Defendant forfeited claim that he was deprived of a fair trial because at least one juror saw he was shackled in the court room: “Not only does the record show that Shirley failed to strike the one juror that the record demonstrates saw the restraints, it also shows that no object to the shackling was raised until Shirley was about to take the witness stand. If a defendant has an objection he must raise it when there is still an opportunity for the court to remedy the situation.” (¶14). Further, Shirley did not show prejudice due to the shackling, as the record indicates only one juror saw the restraints and precautions had been taken to hide the restraints from the jury’s view. (¶15). Finally, the record does not show Shirley’s ability to testify was hampered by his being shackled while on the witness stand. (¶17).

Though Shirley gets no relief, the court of appeals notes the trial judge’s failure to explain why Shirley had to be shackled during trial; instead, the judge just deferred to the policy of the sheriff’s department, contrary to a long line of cases requiring the court to exercise its discretion in deciding whether to restrain a defendant (recent example: State v. Miller, 2011 WI App 34, ¶7, 331 Wis. 2d 732, 797 N.W.2d 528). (¶¶13, 17) .

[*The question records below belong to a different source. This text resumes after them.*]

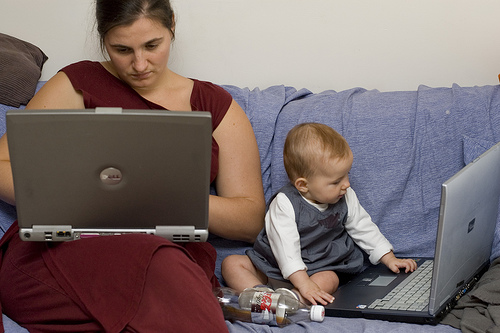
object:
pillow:
[0, 30, 49, 113]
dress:
[247, 189, 366, 279]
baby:
[223, 119, 411, 313]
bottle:
[212, 287, 326, 330]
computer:
[5, 106, 499, 328]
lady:
[3, 1, 268, 329]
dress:
[0, 59, 233, 332]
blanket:
[228, 85, 499, 259]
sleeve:
[261, 188, 307, 279]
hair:
[283, 123, 350, 187]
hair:
[86, 0, 183, 64]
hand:
[382, 244, 418, 276]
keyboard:
[327, 257, 436, 316]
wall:
[0, 0, 500, 89]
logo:
[95, 163, 126, 191]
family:
[0, 0, 420, 332]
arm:
[0, 63, 272, 240]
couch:
[0, 74, 497, 332]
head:
[280, 121, 359, 208]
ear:
[291, 175, 311, 195]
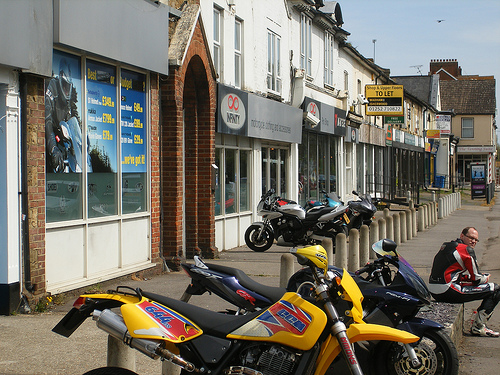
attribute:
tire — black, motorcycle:
[385, 316, 459, 373]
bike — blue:
[419, 239, 435, 331]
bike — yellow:
[51, 240, 429, 373]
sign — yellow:
[360, 85, 415, 123]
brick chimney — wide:
[430, 57, 462, 78]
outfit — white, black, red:
[425, 239, 498, 341]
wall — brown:
[449, 112, 494, 152]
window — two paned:
[459, 116, 473, 138]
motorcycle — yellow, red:
[69, 250, 444, 371]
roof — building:
[396, 48, 473, 97]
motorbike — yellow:
[41, 242, 422, 374]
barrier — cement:
[278, 254, 298, 293]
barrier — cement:
[334, 230, 349, 272]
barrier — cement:
[349, 225, 361, 269]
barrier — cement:
[368, 220, 381, 257]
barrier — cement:
[402, 207, 409, 241]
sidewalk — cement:
[11, 197, 438, 374]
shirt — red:
[427, 233, 485, 288]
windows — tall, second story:
[294, 9, 344, 89]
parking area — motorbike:
[56, 180, 498, 372]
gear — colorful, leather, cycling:
[434, 235, 494, 315]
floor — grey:
[5, 319, 59, 366]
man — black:
[423, 222, 498, 339]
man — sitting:
[410, 206, 491, 303]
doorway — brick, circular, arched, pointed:
[163, 3, 218, 268]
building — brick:
[2, 1, 305, 270]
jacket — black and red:
[428, 240, 490, 286]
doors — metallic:
[53, 174, 155, 283]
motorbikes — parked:
[240, 176, 395, 253]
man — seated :
[407, 234, 489, 296]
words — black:
[124, 117, 145, 134]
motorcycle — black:
[176, 236, 457, 373]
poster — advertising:
[44, 51, 150, 176]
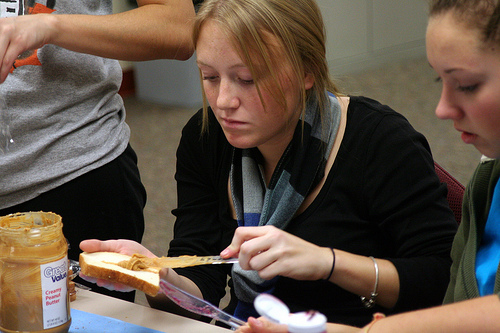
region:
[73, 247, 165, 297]
bread with peanut butter on it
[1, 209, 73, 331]
open jar of peanut butter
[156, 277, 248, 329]
knife with jelly on it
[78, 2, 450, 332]
girl making peanut butter sandwich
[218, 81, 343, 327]
girl wearing gray and black scarf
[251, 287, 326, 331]
jelly with lid open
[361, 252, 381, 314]
silver bracelet on girls arm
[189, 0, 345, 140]
girl has blond hair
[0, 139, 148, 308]
girl with black pants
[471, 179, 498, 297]
girl wearing blue shirt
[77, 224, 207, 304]
spreading peanut butter on bread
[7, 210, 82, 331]
peanut butter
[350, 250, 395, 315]
silver bracelet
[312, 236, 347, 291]
black bracelet on arm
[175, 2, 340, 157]
sandy blonde hair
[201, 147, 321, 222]
grey black and blue scarf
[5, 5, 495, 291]
Three people making a sandwich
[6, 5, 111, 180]
grey t shirt with orange graphix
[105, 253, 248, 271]
knife with peanut butter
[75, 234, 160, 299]
woman holding piece of bread in her right hand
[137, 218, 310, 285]
woman holding knife with her left hand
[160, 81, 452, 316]
woman wearing black top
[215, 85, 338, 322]
scarf tied around woman's neck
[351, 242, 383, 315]
woman wearing silver colored bracelet on her left arm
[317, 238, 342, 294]
woman wearing dark band around her left wrist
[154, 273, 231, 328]
knife with dark pink substance on it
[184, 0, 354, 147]
woman has dark blonde hair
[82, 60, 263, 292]
woman's gaze directed towards bread slice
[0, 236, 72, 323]
container of peanut butter on the table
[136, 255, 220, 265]
a knife with peanut butter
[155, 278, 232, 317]
another knife with jam on it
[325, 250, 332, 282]
part of a black band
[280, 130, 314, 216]
part of a multicoloured showl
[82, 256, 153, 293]
a slice of white bread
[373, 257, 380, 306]
a shiny wristband in the left arm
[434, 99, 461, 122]
a sharp nose of a lady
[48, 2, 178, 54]
a man's arm beside a lady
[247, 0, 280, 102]
part of blonde hair of a lady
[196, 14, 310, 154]
woman looks down at peanut butter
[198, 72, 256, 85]
woman has fairly long dark blonde eyelashes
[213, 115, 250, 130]
woman's mouth without lipstick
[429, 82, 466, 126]
woman has slightly upturned nose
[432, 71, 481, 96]
woman has long dark eyelashes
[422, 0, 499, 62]
woman has curly dark blonde hair, pulled back & away from face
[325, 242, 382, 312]
woman wears black rubber bracelet & silver hippie bracelet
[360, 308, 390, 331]
woman wears salmon color rope bracelet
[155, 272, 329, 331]
woman holds clear plastic knife with a little jelly on it from squeeze jelly jar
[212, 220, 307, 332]
both women have unpolished fingernails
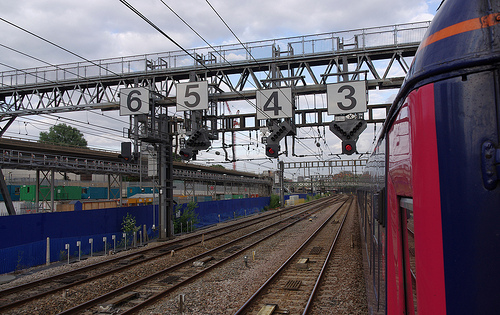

As for the lack of prejudice, it is true only one potential juror (No. 34) mentioned the shackles during voir dire; but it appears he referred to it in the presence of the rest of the panel. (¶¶3-4). While Juror No. 34 said during individual voir dire that he had not mentioned it to any other jurors, counsel declined to question other jurors about what they had seen—or, more to the point, whether they’d heard Juror No. 34’s reference to the shackles. Finding a lack of prejudice based on what other jurors saw as opposed to heard may, then, be a bit myopic.

Sentencing – reliance on inaccurate information; new factor

A claim the Department of Corrections cannot provide adequate medical care to Shirley, an amputee, is not grounds for either resentencing or a sentence modification because sentencing court did not rely on the quality of prison medical treatment in making its sentencing decision. The standards for resentencing based on inaccurate information (State v Tiepelman, 2006 WI 66, 291 Wis. 2d 179, 717 N.W.2d 1) and new factor sentence modifications (State v. Harbor, 2011 WI 28, 333 Wis. 2d 53, 797 N.W.2d 823) are cited and applied.